Through its dialogues and discussions at the Annual Meeting, its two other yearly global meetings and regional summits around the world and through its many initiatives and activities, the World Economic Forum has demonstrated its unique position not just as a convener of all stakeholders in the world’s future but also its role as an international organization for public-private cooperation.
The global crisis had shown that, as recovery takes hold, each economy must pursue a continuous agenda of reform to build resilience and drive growth so that it can withstand future stresses.
In a session on scenarios for the Russian Federation, Prime Minister Dmitry Medvedev acknowledged that his country needs to “create a competitive environment, both domestically and globally”. In another session, Italian Prime Minister Mario Monti conceded that Italy “had failed to take on the challenges of globalization”.
Many global challenges remain quandaries for the international community. Despite consensus that action must be taken to address climate change, nations are seriously divided on how to set a global framework for reducing carbon emissions and rein in global warming. Conclusion of the Doha Round of multilateral trade negotiations under the World Trade Organization (WTO) remains elusive. And a regional challenge such as the civil war in Syria has proven to be a conundrum for the international community, with tragic consequences.

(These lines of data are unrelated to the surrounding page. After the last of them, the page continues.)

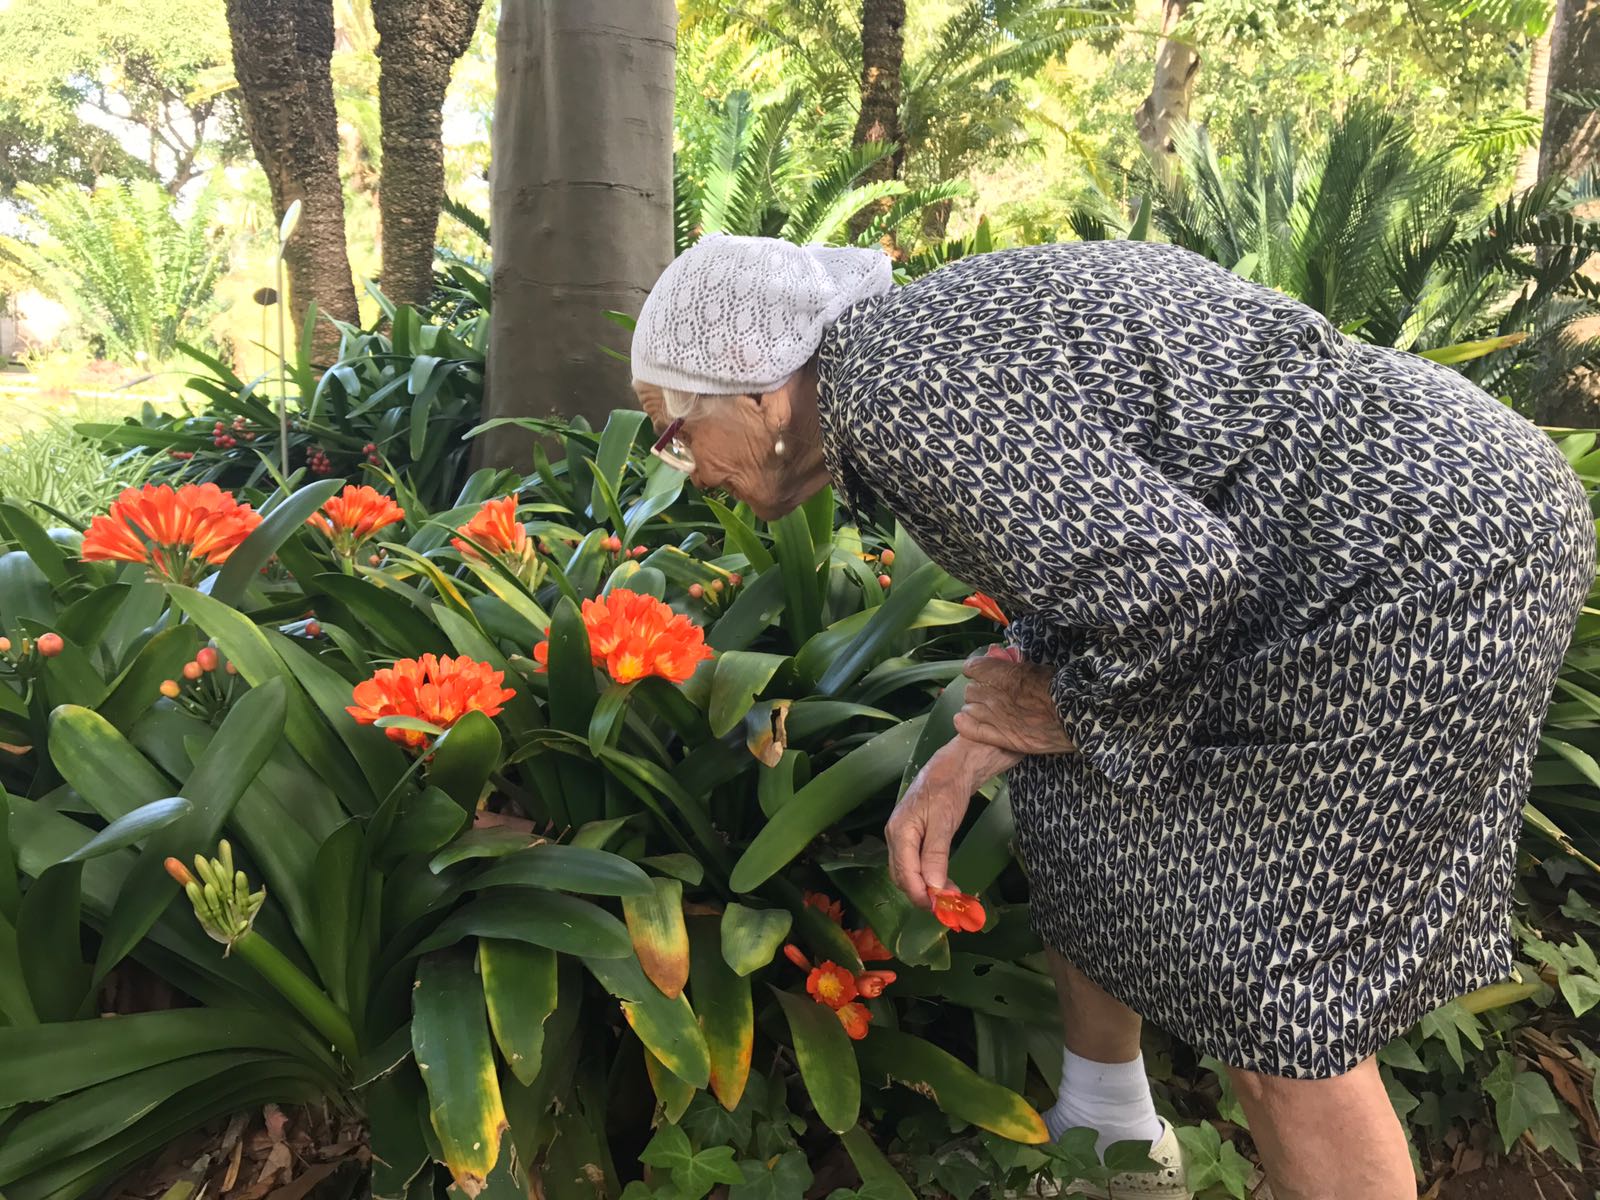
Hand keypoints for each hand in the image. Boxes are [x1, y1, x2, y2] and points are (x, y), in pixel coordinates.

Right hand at [887, 735, 1021, 908]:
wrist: (952, 766)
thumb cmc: (947, 790)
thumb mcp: (944, 822)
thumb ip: (936, 855)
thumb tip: (933, 887)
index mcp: (899, 832)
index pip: (905, 873)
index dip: (921, 894)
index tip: (941, 908)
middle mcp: (895, 836)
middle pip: (902, 876)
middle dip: (923, 894)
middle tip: (948, 905)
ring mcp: (902, 836)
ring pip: (907, 872)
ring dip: (925, 887)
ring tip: (950, 895)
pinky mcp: (911, 836)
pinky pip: (914, 863)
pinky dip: (927, 876)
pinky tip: (943, 881)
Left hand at [954, 649, 1073, 755]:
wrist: (1071, 717)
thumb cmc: (1058, 690)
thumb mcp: (1035, 668)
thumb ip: (1013, 666)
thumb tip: (1002, 659)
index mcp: (1001, 673)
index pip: (972, 668)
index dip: (978, 671)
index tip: (985, 675)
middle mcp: (991, 693)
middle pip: (970, 690)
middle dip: (980, 692)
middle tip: (992, 696)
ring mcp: (992, 715)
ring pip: (968, 709)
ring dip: (976, 709)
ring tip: (989, 713)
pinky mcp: (997, 735)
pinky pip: (969, 728)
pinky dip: (967, 724)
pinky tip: (969, 722)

Because of its constitution as an international organization that brings together business, government and civil society in all its many forms and that is inclusive in geography and size, the World Economic Forum has proven its inestimable value to modern diplomacy. It is a non-partisan partner for all parties – a platform that is founded on the principle of stakeholder collaboration and on the Davos Spirit of collegial and candid exchange.
This was most obvious at the World Economic Forum on East Asia in Nay Pyi Taw, the capital of Myanmar. At the meeting, in which more than 1,000 business, government and civil society leaders from 55 countries participated, the Forum hosted participants across the full spectrum of Myanmar politics and society, including President Thein Sein and opposition leader Daw Aung San Suu Kyi. “We are part of the global community,” President Thein Sein declared. “We are getting back to our rightful place.” Also participating was President Benigno Simeon Aquino III of the Philippines, who represented a democratic country that is emerging finally to become an economic force in East Asia and the world. The Philippines would host the next East Asia meeting in May 2014.
At the Annual Meeting of the New Champions in Dalian, the Forum welcomed new Chinese Premier Li Keqiang in his debut appearance at the Summer Davos. “We live in a global village,” Li told participants in his opening address, in which he described China’s progress in transforming its economy. “No country can live in isolation of others like Robinson Crusoe.”
The Confederation of Indian Industry (CII) and the World Economic Forum, which started their partnership in 1985, signed a new collaboration agreement. The two organizations outlined their common objective – to pursue the Forum’s mission of supporting entrepreneurship in the global public interest together in India, which like China is entering a crucial stage in its economic and political development.
In November, the Forum convened its first Strategic Dialogue on the Future of Ukraine, bringing together senior policy-makers from Ukraine, neighbouring countries and international organizations. This was an unprecedented opportunity for close to 200 participants from the global business community to discuss how best to unlock Ukraine’s economic potential. Within weeks, however, Ukraine would be plunged into political turmoil and tensions with the Russian Federation.